Saturday, April 24, 2010

Cry a good-bye

There have been various times thorough out this pregnancy in which I have been kind of sad to be moving from a cuddly family of three, to an "Oh my, what were we thinking" sized family of four. These times usually occur on a Saturday or Sunday morning when we bring Kyle into bed with us for some family snuggle time. What started out as a sometimes desperate, and almost always vain, attempt at trying to get some extra sleep has turned into one of my favorite parts of the week. In the eyes of a toddler (or more specifically, my toddler) Momma and Daddy's bed is not a place to sleep. Oh no, no, no. Momma and Daddy's bed is the place where Kyle starts his weekends off right.

It usually happens something like this. Sometime between 5 and 7 our human alarm clock wakes up crying (our little darling is not a morning person), and one of us will stumble to Kyle's room to hit the snooze button. Just kidding. Depending on how many times I woke Travis up when I got up to go to the bathroom, or by poking him in the back and hissing "just move over, you're too close", the least tired of the two of us will go gather Kyle, his 3 or 4 BoBoes (his blankies; pronounced boe-boessssss with a longggggg "s"), and his auder (water). Now the exact number of BoBoes can vary dramatically depending on how many he managed to snag over the course of the day. Kyle can't count to 7, but if he has managed to spread 7 BoBoes over the house during the day, you had better be sure he will account for every single on of them when it is time for nigh-night.
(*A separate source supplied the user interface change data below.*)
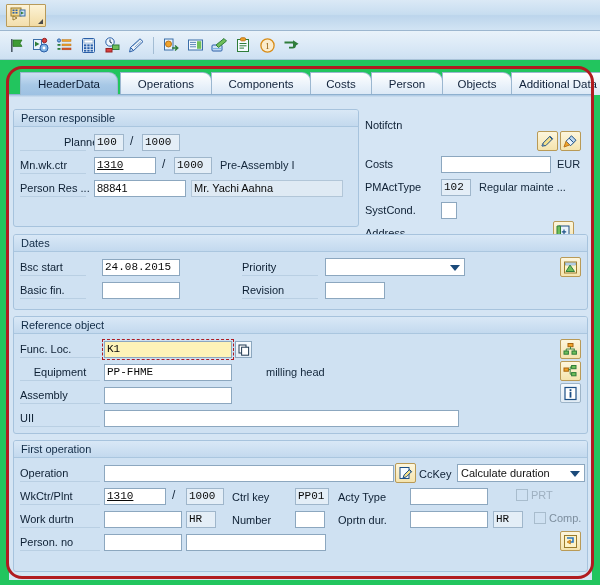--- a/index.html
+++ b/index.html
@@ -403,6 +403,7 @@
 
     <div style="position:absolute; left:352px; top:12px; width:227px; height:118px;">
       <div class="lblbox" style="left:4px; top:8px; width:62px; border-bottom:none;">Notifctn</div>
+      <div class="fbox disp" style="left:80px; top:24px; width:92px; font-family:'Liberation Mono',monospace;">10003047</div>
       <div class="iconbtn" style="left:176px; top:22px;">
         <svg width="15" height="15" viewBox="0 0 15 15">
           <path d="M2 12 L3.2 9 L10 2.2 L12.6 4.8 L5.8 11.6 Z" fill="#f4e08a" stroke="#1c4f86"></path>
And of course everything in the crib must also come out of the crib come morning time. Thankfully Travis and I have gotten much better at finding ways to make Bo-Boes disappear prior to bed time, which makes the morning gathering process oh so much easier to manage.  

Since I am new to this blogging business and we are partaking of this novel experience together I feel that I must explain something about my writing style. I ramble. A lot. I usually have a clear path that I set out on, however as my story unfolds it inevitably will meander off course. Sometimes that meandering may take us a down a path that has nothing whatsoever to do with where we started. I'm ok with this, and as long as you are too, then we will get along just fine! An excellent example of this is related to my time at St. Kates. Maybe some day I will tell you the story about the two erasers.....

Back to weekends started off right. Once firmly planted in the middle of the bed is when Kyle's fun really begins. If Travis is the one to bring Kyle in then I might hear a whispered "Momma? Momma?" just prior to getting a sloppy, wet Kyle kiss. These mornings may also begin with a sweet chant of "Momma, Daddy, Kywo". Once Travis turns on the t.v. Kyle immediately covers his eyes and cries out "My eyes! My eyes!" and pulls one of his Bo-Boes over his head giggling. Next can come any random number of things from steam rolling Daddy, to giving zerberts (you know, blowing a raspberry on an arm, or a tummy, or Momma's cheek), or just jumping off the bed to see what kind of trouble there is to be found. My clue to get clear the way and protect my precious cargo is the commencement of Wrestle Mania. Eventually I ask Kyle if he is hungry and if he wants to go eat breakfast. As my little man still tends to be of few words, this is usually followed by a quiet gathering of Bo-Boes, auder and a "bye-bye" to Daddy.

So why do these times make me a little sad? Soon we will have little darling #2 with us and these wonderful mornings are going to change for a while. I have found myself snuggling Kyle more, and holding him every chance I get lately. I have become teary eyed more and more frequently during our cuddle sessions as I think that, at least for a little while, the immediate future doesn't necessarily include many quality Momma/Kywo snuggles where he can fall asleep wrapped (albeit awkwardly right now) around my buddha belly.

I know that our lives will be filled with new, wonderful times, but it is still a little sad to say goodbye to one way of life. I think back to when Kyle was born and I remember feeling that it was impossible to remember what life was like with out him. I know that once little darling #2 arrives we will all feel this same way, but for right now it just feels good to cry a good bye every once in a while.